* **Data for the task**
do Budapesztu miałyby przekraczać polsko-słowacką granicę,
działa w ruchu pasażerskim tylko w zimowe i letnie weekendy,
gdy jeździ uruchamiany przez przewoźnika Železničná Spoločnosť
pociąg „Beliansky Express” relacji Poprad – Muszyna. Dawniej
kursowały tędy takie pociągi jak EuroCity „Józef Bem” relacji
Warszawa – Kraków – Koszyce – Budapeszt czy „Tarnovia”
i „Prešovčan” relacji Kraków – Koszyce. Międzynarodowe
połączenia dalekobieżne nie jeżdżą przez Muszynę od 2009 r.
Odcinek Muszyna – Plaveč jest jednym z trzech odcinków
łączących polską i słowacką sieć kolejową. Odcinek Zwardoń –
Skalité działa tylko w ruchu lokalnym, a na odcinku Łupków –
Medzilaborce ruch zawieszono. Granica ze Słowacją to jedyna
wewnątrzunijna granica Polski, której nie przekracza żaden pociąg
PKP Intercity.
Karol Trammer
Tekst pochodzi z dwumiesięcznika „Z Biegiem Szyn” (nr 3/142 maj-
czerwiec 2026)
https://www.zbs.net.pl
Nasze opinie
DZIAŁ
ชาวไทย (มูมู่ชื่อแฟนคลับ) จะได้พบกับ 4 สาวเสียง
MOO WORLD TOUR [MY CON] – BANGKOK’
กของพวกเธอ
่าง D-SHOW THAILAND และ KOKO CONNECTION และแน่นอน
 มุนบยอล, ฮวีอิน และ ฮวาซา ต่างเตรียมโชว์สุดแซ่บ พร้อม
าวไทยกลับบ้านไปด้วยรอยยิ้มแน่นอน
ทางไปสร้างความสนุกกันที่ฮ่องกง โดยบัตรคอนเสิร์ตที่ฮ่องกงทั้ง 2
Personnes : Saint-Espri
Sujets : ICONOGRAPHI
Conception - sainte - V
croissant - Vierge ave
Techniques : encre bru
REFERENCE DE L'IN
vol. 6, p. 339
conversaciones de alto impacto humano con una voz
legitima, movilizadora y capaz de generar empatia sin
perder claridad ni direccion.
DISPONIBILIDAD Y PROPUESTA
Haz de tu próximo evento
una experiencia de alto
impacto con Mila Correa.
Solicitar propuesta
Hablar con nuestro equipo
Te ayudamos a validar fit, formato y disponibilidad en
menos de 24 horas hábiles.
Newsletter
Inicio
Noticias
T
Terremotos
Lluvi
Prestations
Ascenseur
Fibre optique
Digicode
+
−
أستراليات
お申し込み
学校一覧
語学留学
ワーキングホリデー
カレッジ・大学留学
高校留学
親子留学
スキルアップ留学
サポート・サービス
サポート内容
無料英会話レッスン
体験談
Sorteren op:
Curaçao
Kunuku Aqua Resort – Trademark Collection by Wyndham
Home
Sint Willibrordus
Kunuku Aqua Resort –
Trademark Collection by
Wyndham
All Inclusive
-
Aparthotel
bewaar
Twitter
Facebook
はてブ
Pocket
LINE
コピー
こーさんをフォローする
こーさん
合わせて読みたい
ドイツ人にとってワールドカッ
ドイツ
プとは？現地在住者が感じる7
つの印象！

* **Assignment**
Could you return exactly the stretch of the data above that starts at the line with "croissant - Vierge ave" and ends at the line with "una experiencia de alto", both lines included?

* **Answer**
croissant - Vierge ave
Techniques : encre bru
REFERENCE DE L'IN
vol. 6, p. 339
conversaciones de alto impacto humano con una voz
legitima, movilizadora y capaz de generar empatia sin
perder claridad ni direccion.
DISPONIBILIDAD Y PROPUESTA
Haz de tu próximo evento
una experiencia de alto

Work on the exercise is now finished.